▶ _Your assignment_
Search each line below for "όργανα", then return the lines where it appears.
── Supplied material
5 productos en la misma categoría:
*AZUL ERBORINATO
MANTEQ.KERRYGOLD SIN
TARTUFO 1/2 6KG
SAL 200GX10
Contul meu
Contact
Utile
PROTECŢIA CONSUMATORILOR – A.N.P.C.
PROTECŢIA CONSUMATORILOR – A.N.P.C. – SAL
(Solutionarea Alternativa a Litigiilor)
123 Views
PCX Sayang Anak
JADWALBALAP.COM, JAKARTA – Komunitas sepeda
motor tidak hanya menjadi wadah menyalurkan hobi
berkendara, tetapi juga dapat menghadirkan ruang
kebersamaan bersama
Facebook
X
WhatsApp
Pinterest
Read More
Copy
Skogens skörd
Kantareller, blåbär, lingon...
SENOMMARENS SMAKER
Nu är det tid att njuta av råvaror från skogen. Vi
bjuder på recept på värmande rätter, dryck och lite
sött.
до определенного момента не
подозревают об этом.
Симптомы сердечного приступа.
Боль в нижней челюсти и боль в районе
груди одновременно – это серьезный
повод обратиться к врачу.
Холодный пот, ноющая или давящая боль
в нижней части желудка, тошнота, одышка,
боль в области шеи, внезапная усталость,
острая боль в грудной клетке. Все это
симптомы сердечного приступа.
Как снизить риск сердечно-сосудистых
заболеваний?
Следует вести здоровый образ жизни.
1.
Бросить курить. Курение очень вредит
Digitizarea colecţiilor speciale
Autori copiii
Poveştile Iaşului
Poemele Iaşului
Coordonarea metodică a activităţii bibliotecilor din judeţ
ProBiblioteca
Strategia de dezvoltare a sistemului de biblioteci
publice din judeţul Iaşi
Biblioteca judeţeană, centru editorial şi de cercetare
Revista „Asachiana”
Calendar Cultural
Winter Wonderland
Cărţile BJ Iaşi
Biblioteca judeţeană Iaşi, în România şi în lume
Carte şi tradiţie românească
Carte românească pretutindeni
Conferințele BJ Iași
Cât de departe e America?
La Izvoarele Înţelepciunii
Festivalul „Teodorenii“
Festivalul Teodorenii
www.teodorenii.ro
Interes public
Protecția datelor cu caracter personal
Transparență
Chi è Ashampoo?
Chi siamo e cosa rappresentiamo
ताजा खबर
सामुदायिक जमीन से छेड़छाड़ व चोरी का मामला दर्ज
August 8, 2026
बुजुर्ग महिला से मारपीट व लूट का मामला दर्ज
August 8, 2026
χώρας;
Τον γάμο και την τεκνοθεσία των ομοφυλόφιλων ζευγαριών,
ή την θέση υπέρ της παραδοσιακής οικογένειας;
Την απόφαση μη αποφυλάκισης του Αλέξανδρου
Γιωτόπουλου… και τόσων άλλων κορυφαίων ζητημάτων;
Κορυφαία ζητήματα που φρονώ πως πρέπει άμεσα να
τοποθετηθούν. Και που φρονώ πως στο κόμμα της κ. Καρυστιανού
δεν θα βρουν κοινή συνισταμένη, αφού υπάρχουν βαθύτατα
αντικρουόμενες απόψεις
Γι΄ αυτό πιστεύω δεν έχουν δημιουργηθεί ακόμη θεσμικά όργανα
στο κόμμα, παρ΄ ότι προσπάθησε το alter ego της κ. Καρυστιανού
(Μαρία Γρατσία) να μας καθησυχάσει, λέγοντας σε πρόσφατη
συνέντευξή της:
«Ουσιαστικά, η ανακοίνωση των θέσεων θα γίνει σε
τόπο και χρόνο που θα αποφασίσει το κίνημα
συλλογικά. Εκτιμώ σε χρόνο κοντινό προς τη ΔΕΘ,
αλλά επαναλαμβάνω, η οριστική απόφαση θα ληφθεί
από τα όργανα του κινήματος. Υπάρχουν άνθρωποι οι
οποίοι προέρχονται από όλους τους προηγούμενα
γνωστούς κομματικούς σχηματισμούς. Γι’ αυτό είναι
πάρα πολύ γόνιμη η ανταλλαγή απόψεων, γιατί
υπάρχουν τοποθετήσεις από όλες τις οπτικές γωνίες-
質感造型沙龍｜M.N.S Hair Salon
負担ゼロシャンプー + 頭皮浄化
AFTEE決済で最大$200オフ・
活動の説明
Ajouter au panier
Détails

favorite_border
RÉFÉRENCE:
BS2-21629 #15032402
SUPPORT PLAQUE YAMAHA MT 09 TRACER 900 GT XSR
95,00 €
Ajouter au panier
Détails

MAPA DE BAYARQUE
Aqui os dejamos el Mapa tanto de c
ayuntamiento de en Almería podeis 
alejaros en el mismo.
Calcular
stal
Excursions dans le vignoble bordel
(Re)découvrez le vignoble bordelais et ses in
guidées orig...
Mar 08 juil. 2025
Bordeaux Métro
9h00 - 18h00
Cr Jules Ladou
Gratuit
────
▶ _Answer space_
Γι΄ αυτό πιστεύω δεν έχουν δημιουργηθεί ακόμη θεσμικά όργανα
από τα όργανα του κινήματος. Υπάρχουν άνθρωποι οι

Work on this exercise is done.